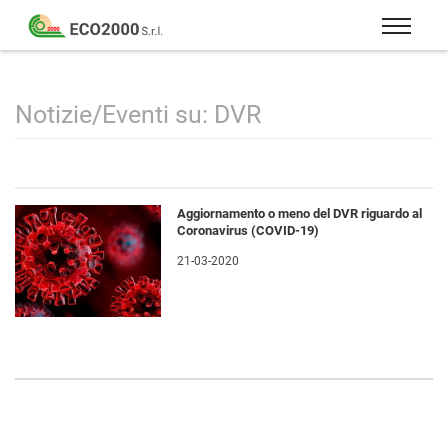
Eco
2000
Formazione
Srl
e
consulenza
Notizie/Eventi su: DVR
per
la
sicurezza
sul
Aggiornamento o meno del DVR riguardo al
lavoro
Coronavirus (COVID-19)
–
21-03-2020
D.Lgs
81/08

— YOUR TASK —
Repeat each line above exactly as it reads, omitting any pictures.

— EXERCISE RESPONSE —
Eco
2000
Formazione
Srl
e
consulenza
Notizie/Eventi su: DVR
per
la
sicurezza
sul
Aggiornamento o meno del DVR riguardo al
lavoro
Coronavirus (COVID-19)
–
21-03-2020
D.Lgs
81/08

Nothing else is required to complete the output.